WORK ORDER:
Print the records below exactly, with no pictures.

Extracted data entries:
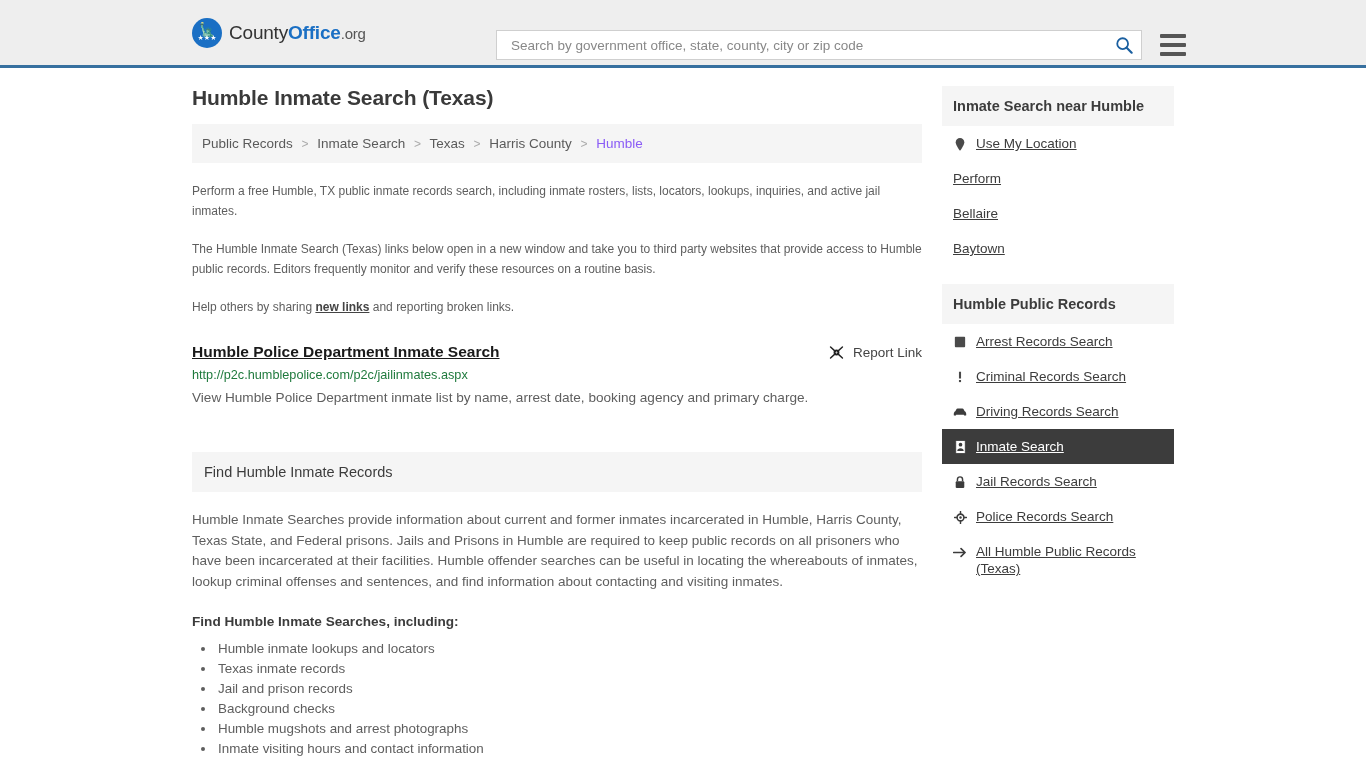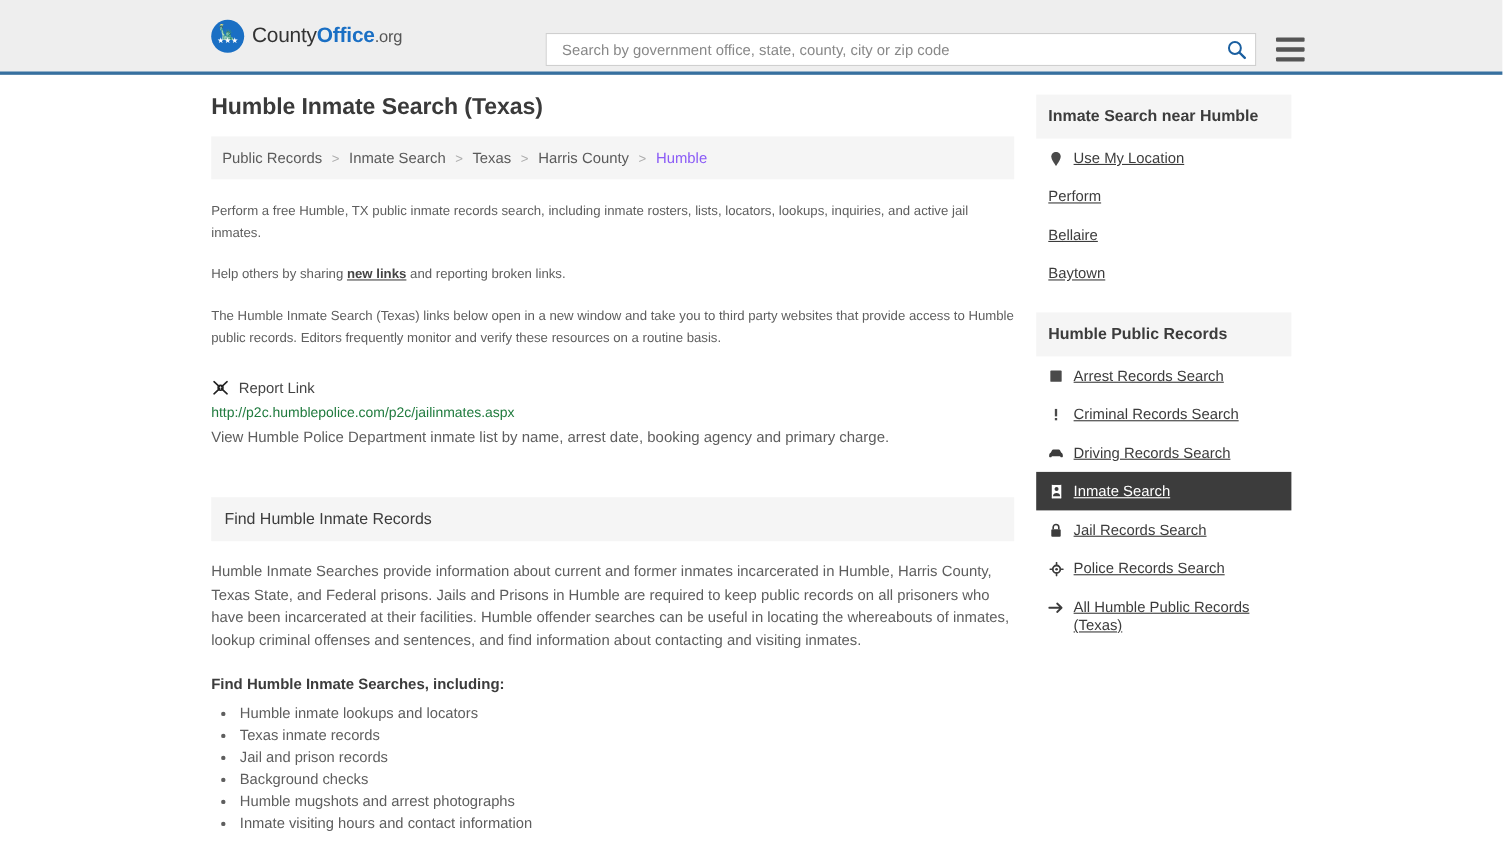"Help others by sharing new" p { order: before "The Humble Inmate Search (Texas)" -> after "The Humble Inmate Search (Texas)" }
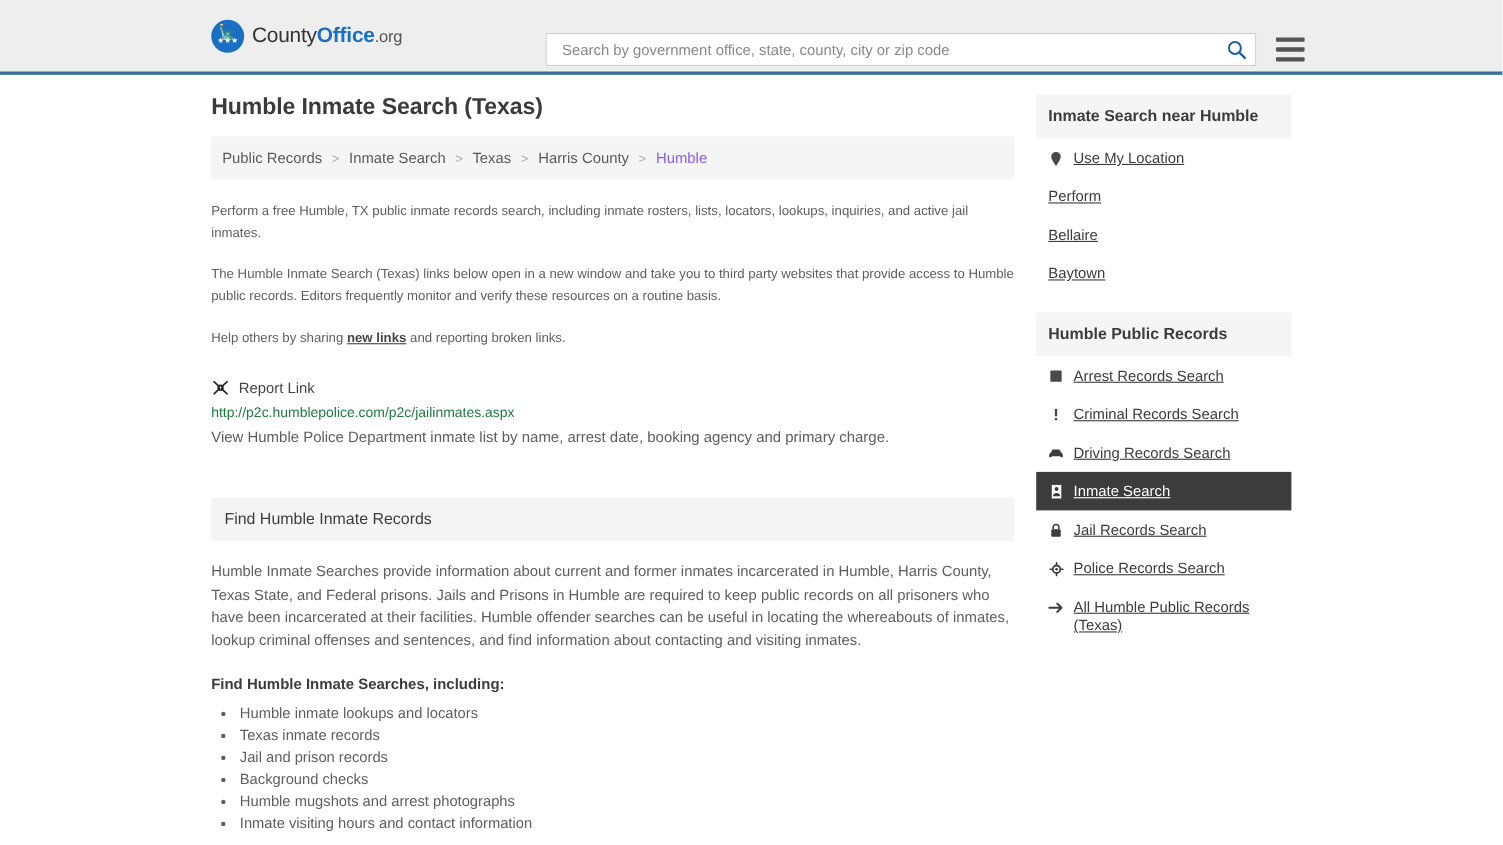"Humble Police Department Inmate Search" a.result-title { html: none -> <a>Humble Police Department Inmate Search</a> }
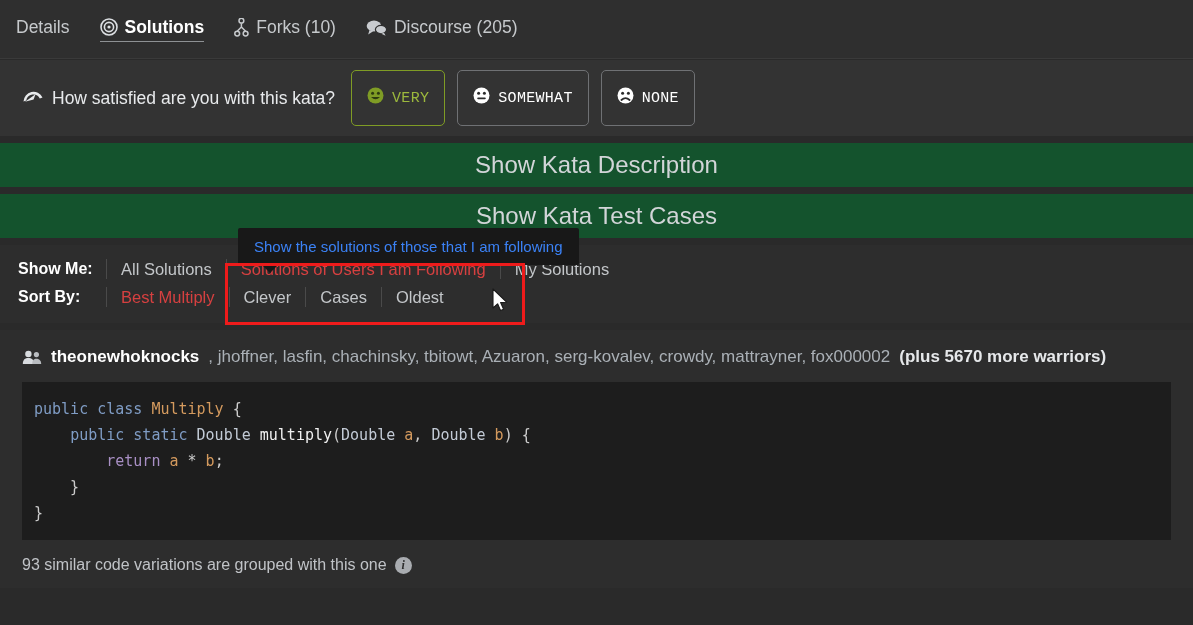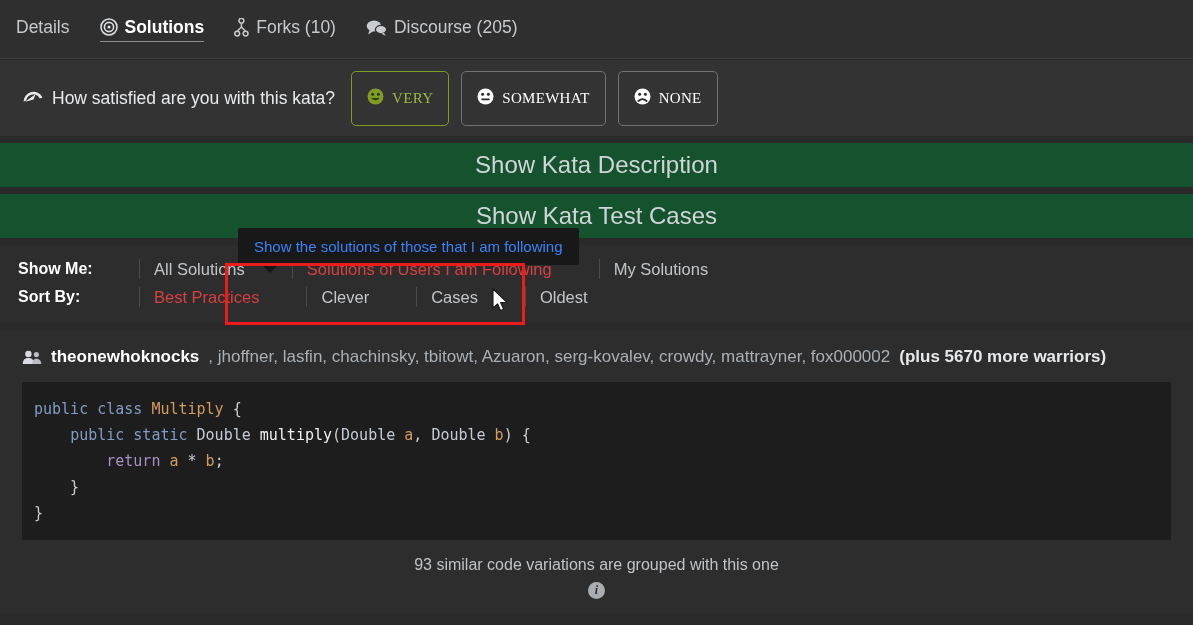"VERY" .sat-btn { font-family: Liberation Serif, serif -> Liberation Mono, monospace }
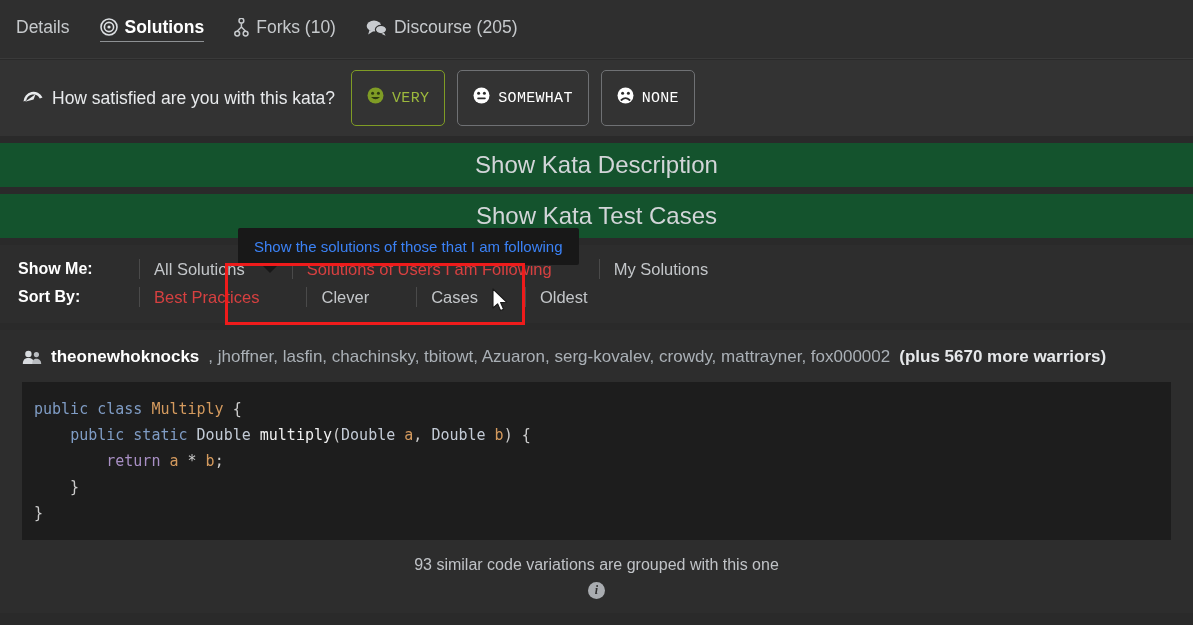"Show Me:" .filter-line { gap: 33px -> none }
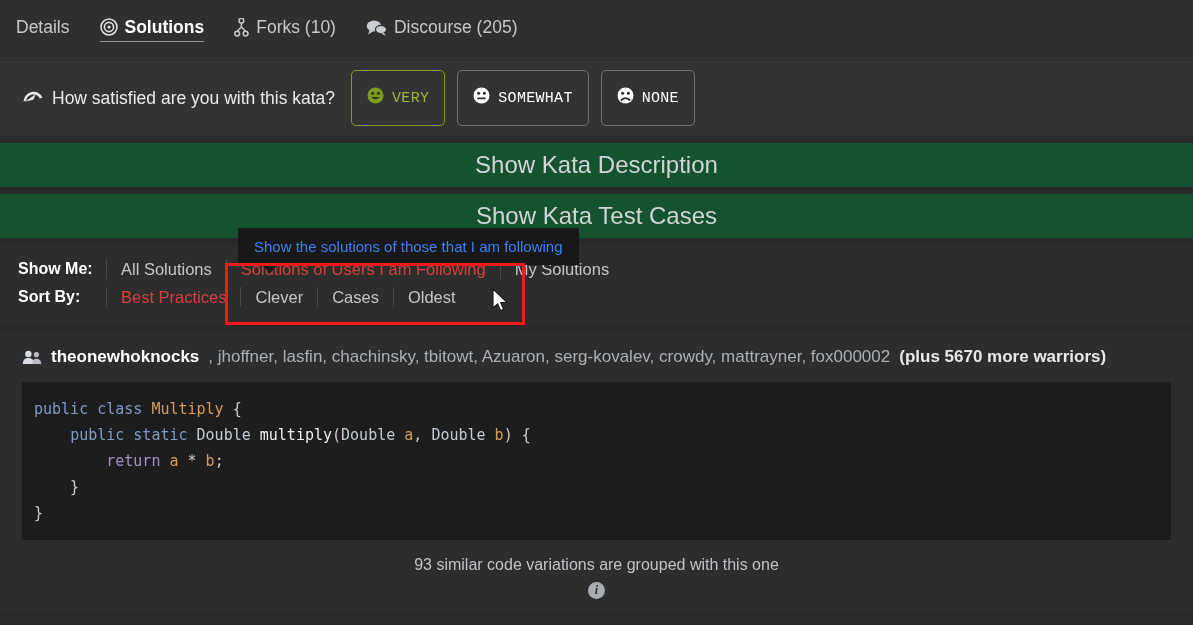"Best Practices" span.filter-opt { text: Practices -> Multiply }
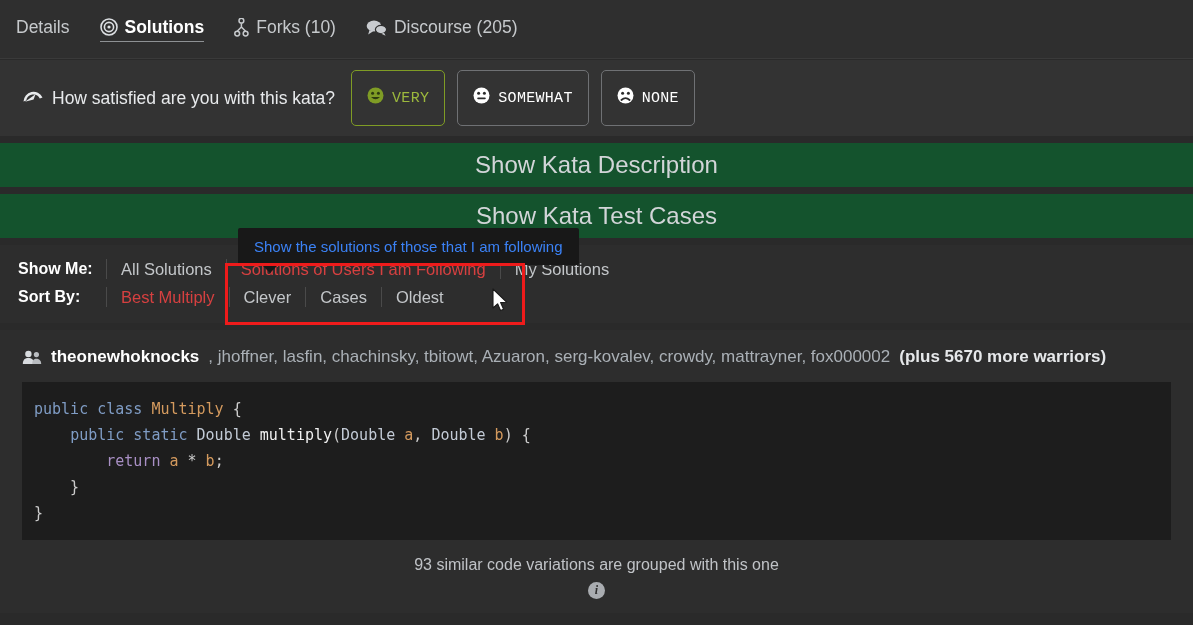"93 similar code variations are" .grouped { flex-direction: column -> none }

SOLUTION TO THIS PROBLEM:
"Help others by sharing new" p { order: before "The Humble Inmate Search (Texas)" -> after "The Humble Inmate Search (Texas)" }
"Humble Police Department Inmate Search" a.result-title { html: none -> <a>Humble Police Department Inmate Search</a> }
"VERY" .sat-btn { font-family: Liberation Serif, serif -> Liberation Mono, monospace }
"Show Me:" .filter-line { gap: 33px -> none }
"Best Practices" span.filter-opt { text: Practices -> Multiply }
"93 similar code variations are" .grouped { flex-direction: column -> none }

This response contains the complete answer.